+++ PROVIDED TEXT +++

HHS study harnesses AI to explore giving a ‘voice’ to kids’ mental health
HHS’ Dr. Laura Duncan is leading a study using AI to analyze the voices of teenagers in a McMaster Children’s Hospital program to better understand their mental-health needs.
What’s in a voice? It depends on what can be heard, says Dr. Laura Duncan of Hamilton Health Sciences (HHS), who is leading a study using artificial intelligence (AI) to analyze the voices of teenagers in a McMaster Children’s Hospital (MCH) program to better understand their mental health needs.
While human listeners can sense tone, emotion, and context in a person’s voice, machine learning ‘listens’ very differently, by converting speech into data, searching for patterns, and detecting tiny, nuanced changes in pitch, volume, speed, and tone that humans can’t pick up.
Out of earshot
AI interprets vocal patterns very differently than human listeners, says Duncan, the research and information systems lead for MCH’s Child and Youth Mental Health Program (CYMHP). This program collects and analyzes data to better understand young people’s mental health needs and evaluate how well services are working. It also develops tools to assess children and youth, identify trends and gaps in care, and improve services. Duncan’s also a researcher with the Offord Centre for Child Studies, a research institute affiliated with HHS and McMaster University.
For six months, teenage patients in our Child and Youth Mental Health Program used their phone or computer to record themselves describing pictures and reading chapters of a story provided by the study, and shared voice recordings for AI voice analysis.
Research using electronic information collected by the program includes deep learning, an advanced form of AI that automatically finds patterns in very large or complex data, like images, text and speech.
A recent project recruited 50 CYMHP patients, ages 12 to 17, to better understand their mental health needs using AI voice analysis. For six months, these patients used their phone or computer to record themselves describing pictures and reading chapters of a story provided by the study, and shared voice recordings for AI voice analysis. As part of this project they also filled out daily sleep and mood ratings over the six month period.
Yuxiang (Bryce) Lei, a McMaster University master’s student with the Offord Centre, demonstrates how teenage patients used their phone or computer to record themselves describing pictures and reading chapters of a story provided by the study.
While human listeners can sense tone, emotion, and context in a person’s voice, machine learning ‘listens’ very differently, by converting speech into data, searching for patterns, and detecting tiny, nuanced changes in pitch, volume, speed, and tone that humans can’t pick up.

+++

*ACTIVITIES*:
[1] Rewrite the article's paragraph beginning "A recent project recruited 50 CYMHP patients" as a short list, keeping its main facts.
[2] Copy the article word for word, starting at "Research using electronic" and ending at "text and speech.".
[3] Please say whether each statement agrees with the article, answering yes or no and quoting the deciding words: (a) The project's patients were ages 12 to 17. (b) Patients filled out weekly sleep and mood ratings. (c) The Offord Centre is affiliated with HHS and McMaster University.
The rows after this point are separate material and are not part of the article.

+++ DATA SUPPLIED +++

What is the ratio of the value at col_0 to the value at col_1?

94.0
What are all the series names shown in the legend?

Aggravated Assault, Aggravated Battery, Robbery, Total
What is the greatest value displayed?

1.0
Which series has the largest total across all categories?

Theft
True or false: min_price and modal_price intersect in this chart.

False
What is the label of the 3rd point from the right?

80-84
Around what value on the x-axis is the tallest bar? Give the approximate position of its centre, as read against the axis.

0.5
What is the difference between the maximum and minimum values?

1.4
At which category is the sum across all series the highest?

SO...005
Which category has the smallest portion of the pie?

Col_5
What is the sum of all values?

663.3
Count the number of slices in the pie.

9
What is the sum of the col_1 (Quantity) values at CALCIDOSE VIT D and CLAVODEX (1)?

+++

*PER-TASK ANSWERS*:
[1]
- 50 CYMHP patients, ages 12 to 17, were recruited to better understand their mental health needs through AI voice analysis.
- For six months, they used a phone or computer to record themselves describing pictures and reading chapters of a story provided by the study.
- They shared the voice recordings for AI voice analysis.
- They also filled out daily sleep and mood ratings over the six-month period.

[2]
Research using electronic information collected by the program includes deep learning, an advanced form of AI that automatically finds patterns in very large or complex data, like images, text and speech.

[3]
(a) Yes: "A recent project recruited 50 CYMHP patients, ages 12 to 17"
(b) No: "they also filled out daily sleep and mood ratings over the six month period"
(c) Yes: "a research institute affiliated with HHS and McMaster University"